→ Exercices proposés
A) Selon le texte sur le littoral de Dakar, en quelle année le premier Plan Directeur d'Urbanisme de Dakar a-t-il été élaboré ?
B) Mettez à jour le texte sur le littoral de Dakar : reprenez-le à partir de « La règlementation à » et jusqu'à « la souveraineté internationale. », en substituant « six décennies » à « soixante ans ».

La gestion du littoral de notre pays et, plus particulièrement, de la corniche de Dakar est, depuis quelques jours, au-devant de l’actualité. Dans une époque dominée de plus en plus par le futile, l’éphémère, l’instantané, la recherche de sensationnel, je me réjouis qu’un sujet aussi important occupe autant de place dans le débat public. Force est de constater, toutefois, que ce qui aurait dû être une discussion de fond entre personnes engagées dans la seule bataille qui vaille, celle des idées, se trouve pollué par des gens dont l’unique motivation est de substituer à la pensée, mère de l’action, les petites querelles politiciennes.
La règlementation à travers l’histoire
L’Etat du Sénégal a aujourd’hui soixante ans d’existence et les tentatives d’organisation de l’occupation de son littoral sont plus vieilles que son accession à la souveraineté internationale.
Le transfert de la capitale de l’Afrique Occidentale Française de Saint-Louis à Dakar, en 1902, a permis l’élaboration du premier Plan Directeur d’Urbanisme (PDU) pour Dakar en 1946, par Lopez, Gutton et Lambert, qui sera modifié en 1957 puis remplacé par celui de 1967 dénommé Plan Ecochard. Sur cette base un Plan d’Urbanisme de Détails (PUD) a été élaboré pour la corniche de Dakar et approuvé par décret. Ses principales orientations étaient l’interdiction de prise de possession d’assiettes et l’autorisation d’installations précaires et révocables ou de constructions légères et démontables.
Vingt ans après le Plan Ecochard – durée de vie d’un PDU -, une révision a été entamée dans les années quatre-vingt. Le PDU de Dakar horizon 2001 reprenait dans ses grandes lignes celui de 1967, surtout pour ce qui concernait les zones de la commune de Dakar dont le bâti était déjà dense et la morphologie quasi définitive. Ce plan n’a pas été approuvé par décret.
Durant cette période, a été construite dans le périmètre de la future commune de Dakar Plateau, sur la corniche ouest, la première maison qui surplombait l’Atlantique, marquant le début de l’agression de cette zone dont la convoitise introduisit rapidement une forme de compétition.
En 2000, le PDU de Dakar de 2001 est remplacé par celui fixé à l’horizon 2025, suite logique des plans successifs qui ont défini, selon les époques, les grandes lignes du développement physique de l’agglomération dakaroise.
Deux ans plus tard, le ministre de l’Urbanisme et de l’Aménagement du territoire mettait en place, par arrêté ministériel n°529 en date du 22 janvier 2002, la Haute Autorité pour l’aménagement de la corniche de Dakar.

→ Données enregistrées
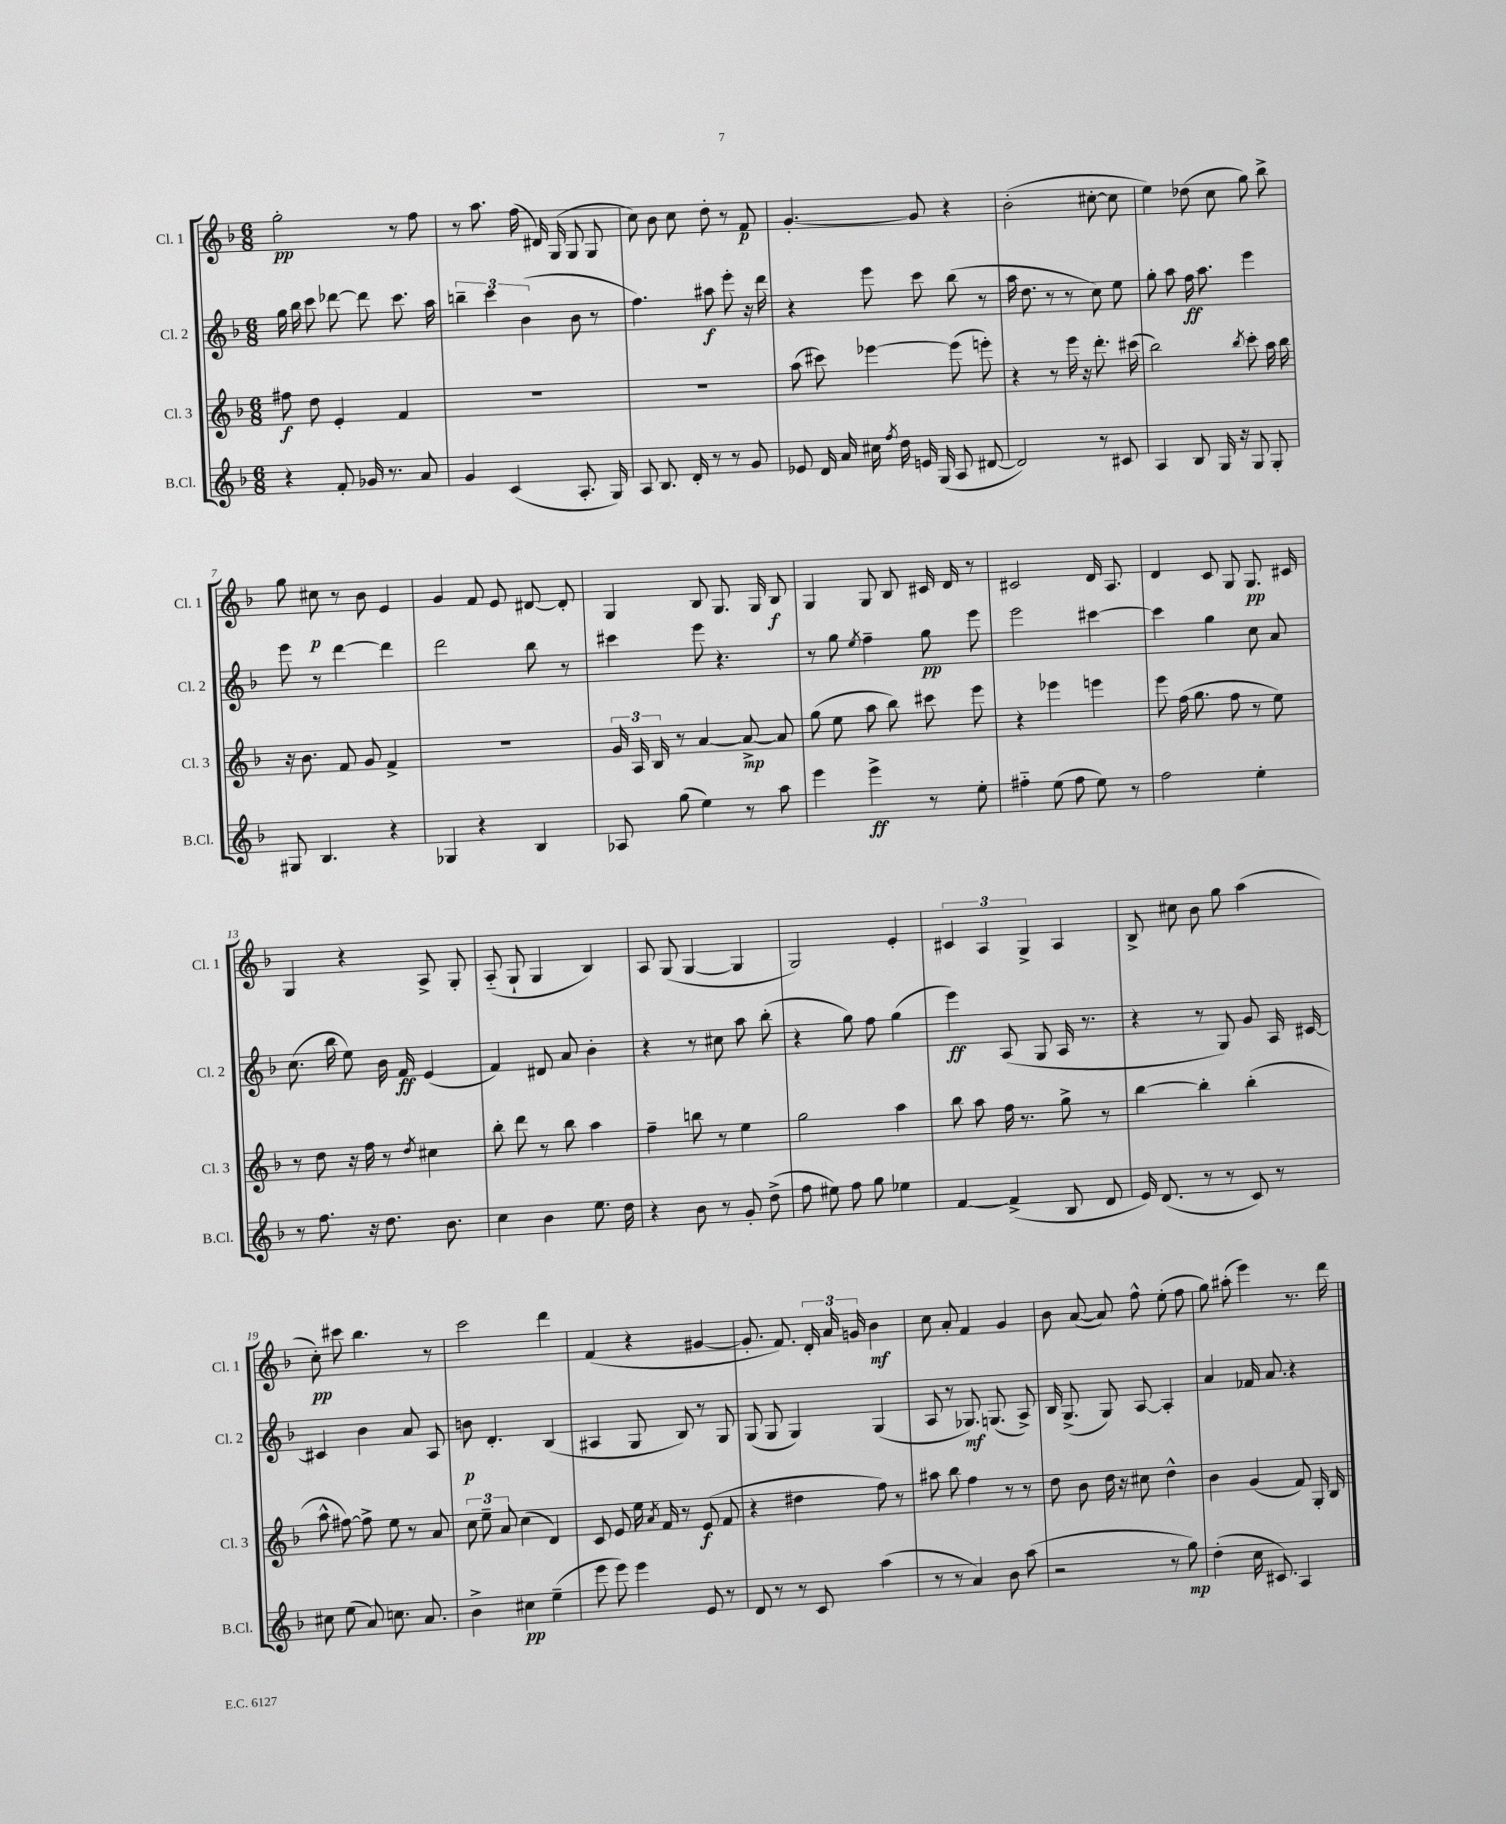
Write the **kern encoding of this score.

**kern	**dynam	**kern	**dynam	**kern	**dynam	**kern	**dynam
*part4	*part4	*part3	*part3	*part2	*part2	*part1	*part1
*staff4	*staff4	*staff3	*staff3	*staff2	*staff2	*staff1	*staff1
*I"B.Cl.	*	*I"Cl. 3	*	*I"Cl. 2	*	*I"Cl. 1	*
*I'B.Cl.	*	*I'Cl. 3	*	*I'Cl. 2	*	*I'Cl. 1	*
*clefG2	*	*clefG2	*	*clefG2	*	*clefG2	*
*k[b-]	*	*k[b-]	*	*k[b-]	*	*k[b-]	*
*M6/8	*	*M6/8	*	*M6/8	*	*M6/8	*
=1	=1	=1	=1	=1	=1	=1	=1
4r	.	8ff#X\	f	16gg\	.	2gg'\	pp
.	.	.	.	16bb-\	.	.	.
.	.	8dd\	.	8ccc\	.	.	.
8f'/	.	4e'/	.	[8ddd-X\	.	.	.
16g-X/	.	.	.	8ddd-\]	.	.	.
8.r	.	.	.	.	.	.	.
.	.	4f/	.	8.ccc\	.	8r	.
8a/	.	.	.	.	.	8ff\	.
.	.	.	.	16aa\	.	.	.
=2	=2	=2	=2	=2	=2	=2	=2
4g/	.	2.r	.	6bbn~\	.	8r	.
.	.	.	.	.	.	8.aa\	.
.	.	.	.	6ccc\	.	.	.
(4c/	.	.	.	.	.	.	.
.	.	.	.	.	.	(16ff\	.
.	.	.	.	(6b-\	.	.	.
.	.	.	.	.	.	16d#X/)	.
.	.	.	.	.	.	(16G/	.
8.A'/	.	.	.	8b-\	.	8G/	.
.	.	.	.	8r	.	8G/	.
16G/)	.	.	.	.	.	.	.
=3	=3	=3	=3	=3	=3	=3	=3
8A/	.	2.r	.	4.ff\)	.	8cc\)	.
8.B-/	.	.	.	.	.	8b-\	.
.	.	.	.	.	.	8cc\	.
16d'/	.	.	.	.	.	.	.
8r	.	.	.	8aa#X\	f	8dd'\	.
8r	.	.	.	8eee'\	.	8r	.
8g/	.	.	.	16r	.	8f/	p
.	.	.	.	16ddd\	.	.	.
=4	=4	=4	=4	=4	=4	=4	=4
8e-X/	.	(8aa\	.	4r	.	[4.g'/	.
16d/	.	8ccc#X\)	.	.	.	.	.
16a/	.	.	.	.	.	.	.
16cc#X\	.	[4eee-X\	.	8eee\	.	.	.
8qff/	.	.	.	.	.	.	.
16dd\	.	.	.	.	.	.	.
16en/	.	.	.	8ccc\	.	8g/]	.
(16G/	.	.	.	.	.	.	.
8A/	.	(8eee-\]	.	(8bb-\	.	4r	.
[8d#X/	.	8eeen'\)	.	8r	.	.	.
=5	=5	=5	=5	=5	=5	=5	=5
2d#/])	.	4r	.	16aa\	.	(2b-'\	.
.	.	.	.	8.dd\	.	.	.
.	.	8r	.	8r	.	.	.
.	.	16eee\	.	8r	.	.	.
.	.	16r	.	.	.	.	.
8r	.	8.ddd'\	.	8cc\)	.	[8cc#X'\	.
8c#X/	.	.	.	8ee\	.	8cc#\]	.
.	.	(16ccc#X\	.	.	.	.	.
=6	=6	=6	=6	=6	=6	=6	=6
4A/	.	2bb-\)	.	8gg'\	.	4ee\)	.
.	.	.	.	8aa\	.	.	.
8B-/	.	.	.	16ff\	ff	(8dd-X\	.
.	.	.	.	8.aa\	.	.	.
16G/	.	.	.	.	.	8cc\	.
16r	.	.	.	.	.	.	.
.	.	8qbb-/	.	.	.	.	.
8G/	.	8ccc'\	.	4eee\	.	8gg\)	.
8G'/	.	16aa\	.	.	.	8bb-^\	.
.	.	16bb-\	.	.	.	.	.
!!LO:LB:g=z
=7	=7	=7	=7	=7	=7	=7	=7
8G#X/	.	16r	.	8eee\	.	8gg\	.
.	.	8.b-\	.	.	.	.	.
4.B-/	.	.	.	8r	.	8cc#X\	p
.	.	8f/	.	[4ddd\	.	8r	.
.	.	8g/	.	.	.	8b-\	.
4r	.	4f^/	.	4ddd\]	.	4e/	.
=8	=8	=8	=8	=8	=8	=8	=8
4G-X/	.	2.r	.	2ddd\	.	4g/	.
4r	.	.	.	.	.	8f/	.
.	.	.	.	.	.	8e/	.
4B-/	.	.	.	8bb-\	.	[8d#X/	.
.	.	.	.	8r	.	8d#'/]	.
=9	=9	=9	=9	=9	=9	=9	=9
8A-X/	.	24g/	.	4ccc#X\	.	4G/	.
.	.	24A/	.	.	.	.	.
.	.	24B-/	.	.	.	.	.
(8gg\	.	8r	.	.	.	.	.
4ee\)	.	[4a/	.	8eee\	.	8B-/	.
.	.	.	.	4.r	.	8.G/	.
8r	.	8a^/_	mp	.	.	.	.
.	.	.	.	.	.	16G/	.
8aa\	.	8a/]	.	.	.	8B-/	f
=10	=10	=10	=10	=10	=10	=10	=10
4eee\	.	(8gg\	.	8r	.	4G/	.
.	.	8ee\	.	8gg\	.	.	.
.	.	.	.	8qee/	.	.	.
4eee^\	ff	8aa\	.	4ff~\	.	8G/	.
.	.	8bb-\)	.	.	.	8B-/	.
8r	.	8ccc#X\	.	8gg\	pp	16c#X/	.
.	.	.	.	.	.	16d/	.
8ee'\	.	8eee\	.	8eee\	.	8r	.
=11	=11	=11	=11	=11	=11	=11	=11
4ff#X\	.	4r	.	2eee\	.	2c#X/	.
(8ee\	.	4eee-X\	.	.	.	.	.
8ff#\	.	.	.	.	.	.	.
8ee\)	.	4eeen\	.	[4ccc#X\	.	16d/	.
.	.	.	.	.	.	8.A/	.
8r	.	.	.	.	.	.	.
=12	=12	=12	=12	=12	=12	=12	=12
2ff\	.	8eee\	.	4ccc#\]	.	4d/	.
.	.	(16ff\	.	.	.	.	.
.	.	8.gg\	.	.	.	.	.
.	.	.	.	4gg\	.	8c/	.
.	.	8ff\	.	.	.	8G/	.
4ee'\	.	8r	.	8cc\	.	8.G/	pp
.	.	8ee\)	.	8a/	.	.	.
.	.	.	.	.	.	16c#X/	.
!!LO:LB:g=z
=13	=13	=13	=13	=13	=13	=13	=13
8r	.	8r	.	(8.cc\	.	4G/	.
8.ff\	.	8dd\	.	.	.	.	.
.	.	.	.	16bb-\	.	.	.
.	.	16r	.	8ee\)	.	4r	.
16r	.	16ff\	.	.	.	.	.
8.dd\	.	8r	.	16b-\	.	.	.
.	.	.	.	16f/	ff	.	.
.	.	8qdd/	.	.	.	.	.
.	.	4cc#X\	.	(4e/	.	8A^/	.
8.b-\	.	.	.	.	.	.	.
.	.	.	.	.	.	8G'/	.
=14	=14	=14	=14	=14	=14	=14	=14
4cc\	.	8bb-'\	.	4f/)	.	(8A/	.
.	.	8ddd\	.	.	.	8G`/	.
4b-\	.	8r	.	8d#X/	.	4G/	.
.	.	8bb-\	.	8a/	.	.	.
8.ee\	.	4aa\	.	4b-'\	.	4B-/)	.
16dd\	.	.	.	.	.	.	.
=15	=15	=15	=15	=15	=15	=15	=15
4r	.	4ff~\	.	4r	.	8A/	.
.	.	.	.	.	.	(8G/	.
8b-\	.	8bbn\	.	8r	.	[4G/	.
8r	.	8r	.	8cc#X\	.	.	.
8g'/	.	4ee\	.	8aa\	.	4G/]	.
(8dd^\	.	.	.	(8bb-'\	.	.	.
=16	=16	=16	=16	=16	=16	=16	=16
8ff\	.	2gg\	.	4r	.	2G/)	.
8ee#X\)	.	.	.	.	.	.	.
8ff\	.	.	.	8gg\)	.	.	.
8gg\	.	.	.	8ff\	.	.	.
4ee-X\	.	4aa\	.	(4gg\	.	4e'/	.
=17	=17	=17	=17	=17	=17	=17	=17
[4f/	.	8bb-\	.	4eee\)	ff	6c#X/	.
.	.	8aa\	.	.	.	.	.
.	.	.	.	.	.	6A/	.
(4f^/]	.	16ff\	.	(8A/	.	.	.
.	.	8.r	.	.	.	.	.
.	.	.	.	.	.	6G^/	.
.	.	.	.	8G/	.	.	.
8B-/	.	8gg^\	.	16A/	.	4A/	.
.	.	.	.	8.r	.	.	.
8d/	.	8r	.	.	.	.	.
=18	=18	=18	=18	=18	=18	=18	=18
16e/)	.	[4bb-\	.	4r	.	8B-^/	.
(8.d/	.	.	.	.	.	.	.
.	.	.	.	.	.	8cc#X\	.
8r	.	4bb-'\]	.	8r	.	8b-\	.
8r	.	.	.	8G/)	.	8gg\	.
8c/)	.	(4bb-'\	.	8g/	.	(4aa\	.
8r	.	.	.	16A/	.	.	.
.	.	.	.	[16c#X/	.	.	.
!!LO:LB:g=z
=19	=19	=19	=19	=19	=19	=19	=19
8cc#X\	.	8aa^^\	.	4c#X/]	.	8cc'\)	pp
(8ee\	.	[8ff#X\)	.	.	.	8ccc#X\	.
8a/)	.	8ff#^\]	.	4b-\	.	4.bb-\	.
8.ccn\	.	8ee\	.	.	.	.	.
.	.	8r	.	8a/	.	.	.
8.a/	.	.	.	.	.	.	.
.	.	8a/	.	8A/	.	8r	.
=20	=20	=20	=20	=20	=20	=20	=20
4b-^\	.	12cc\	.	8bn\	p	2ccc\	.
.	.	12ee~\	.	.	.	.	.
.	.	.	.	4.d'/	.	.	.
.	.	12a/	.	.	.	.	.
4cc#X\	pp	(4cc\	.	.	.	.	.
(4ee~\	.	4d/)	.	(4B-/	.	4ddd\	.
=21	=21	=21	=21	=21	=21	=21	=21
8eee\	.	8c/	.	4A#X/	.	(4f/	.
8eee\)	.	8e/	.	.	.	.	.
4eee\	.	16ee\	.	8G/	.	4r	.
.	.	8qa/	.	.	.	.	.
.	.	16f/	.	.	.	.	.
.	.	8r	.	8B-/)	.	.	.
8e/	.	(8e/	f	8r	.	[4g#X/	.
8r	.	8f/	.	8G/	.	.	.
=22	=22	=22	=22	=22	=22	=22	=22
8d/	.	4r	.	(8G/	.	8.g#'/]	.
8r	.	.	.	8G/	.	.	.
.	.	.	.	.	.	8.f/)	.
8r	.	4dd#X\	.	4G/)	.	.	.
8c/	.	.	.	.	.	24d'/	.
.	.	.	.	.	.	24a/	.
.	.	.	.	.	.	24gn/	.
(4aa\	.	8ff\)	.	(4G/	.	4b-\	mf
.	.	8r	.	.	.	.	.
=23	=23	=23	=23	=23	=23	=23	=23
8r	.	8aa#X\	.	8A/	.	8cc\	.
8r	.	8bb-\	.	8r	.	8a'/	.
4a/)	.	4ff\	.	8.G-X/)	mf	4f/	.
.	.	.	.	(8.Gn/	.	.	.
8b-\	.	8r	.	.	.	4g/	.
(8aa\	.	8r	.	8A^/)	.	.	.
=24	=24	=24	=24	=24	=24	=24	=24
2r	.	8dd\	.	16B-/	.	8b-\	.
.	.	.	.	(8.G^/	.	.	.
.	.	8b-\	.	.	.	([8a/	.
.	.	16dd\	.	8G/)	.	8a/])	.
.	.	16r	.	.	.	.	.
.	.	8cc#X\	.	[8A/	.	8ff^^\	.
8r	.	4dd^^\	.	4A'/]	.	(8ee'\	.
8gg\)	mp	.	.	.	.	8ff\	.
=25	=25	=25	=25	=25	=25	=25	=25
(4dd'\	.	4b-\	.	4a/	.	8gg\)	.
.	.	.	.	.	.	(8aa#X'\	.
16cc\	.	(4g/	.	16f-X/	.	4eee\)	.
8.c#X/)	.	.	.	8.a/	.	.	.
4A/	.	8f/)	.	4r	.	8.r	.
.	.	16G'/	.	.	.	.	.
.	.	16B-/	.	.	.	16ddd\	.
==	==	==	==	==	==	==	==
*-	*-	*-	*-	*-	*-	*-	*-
* * *
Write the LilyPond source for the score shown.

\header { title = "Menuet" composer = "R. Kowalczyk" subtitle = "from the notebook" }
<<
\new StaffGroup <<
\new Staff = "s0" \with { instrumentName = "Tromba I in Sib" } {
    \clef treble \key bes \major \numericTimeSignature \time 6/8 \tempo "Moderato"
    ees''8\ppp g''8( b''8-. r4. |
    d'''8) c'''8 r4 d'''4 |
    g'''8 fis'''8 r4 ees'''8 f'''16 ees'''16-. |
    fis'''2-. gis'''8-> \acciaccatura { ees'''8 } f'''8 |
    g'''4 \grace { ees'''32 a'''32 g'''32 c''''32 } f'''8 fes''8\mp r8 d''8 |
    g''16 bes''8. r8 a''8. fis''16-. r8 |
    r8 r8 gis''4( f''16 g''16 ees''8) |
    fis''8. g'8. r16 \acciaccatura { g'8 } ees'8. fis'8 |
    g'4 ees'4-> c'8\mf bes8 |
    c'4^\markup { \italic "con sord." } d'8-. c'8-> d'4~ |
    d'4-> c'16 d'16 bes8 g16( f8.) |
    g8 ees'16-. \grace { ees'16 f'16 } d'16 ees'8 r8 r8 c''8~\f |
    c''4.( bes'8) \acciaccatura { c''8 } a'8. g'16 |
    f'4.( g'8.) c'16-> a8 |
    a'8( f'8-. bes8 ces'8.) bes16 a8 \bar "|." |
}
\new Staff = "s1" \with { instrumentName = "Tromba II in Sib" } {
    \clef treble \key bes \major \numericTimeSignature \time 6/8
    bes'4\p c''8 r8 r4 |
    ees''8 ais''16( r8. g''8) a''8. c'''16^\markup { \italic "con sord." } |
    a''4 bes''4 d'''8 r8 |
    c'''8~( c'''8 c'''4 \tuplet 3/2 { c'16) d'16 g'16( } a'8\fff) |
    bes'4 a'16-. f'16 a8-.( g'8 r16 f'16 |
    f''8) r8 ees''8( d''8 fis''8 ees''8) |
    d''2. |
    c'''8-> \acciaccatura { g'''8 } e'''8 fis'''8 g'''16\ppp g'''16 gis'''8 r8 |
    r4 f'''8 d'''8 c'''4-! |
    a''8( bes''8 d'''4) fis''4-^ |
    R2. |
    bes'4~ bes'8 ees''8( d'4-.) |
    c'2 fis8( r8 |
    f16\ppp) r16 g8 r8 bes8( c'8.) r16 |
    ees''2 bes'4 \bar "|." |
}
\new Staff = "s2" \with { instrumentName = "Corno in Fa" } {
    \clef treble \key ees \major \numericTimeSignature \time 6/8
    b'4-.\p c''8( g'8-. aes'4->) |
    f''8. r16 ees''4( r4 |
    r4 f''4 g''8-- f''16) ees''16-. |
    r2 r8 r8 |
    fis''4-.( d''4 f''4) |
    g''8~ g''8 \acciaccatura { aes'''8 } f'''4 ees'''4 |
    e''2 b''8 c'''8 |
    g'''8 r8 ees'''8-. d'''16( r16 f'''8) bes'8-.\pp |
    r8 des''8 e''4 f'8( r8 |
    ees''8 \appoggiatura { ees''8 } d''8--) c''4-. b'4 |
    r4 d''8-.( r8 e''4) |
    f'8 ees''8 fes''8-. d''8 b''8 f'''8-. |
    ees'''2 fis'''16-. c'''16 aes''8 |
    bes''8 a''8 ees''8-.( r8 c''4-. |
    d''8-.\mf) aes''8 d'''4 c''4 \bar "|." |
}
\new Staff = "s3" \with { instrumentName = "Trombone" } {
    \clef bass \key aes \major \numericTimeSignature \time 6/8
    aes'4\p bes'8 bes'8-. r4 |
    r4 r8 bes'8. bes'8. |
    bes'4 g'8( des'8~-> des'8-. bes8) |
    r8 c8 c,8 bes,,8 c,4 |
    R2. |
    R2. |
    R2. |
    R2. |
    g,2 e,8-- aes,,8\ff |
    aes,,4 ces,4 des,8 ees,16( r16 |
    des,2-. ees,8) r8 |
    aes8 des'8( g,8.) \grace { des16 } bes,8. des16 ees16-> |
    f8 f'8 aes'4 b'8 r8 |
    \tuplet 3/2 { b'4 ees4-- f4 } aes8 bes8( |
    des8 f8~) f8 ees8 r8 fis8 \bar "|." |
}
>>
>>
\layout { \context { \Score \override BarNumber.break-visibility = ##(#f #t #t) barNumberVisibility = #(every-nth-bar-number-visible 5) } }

→ Corrigé par exercice
A) En 1946.

B)
La règlementation à travers l’histoire
L’Etat du Sénégal a aujourd’hui six décennies d’existence et les tentatives d’organisation de l’occupation de son littoral sont plus vieilles que son accession à la souveraineté internationale.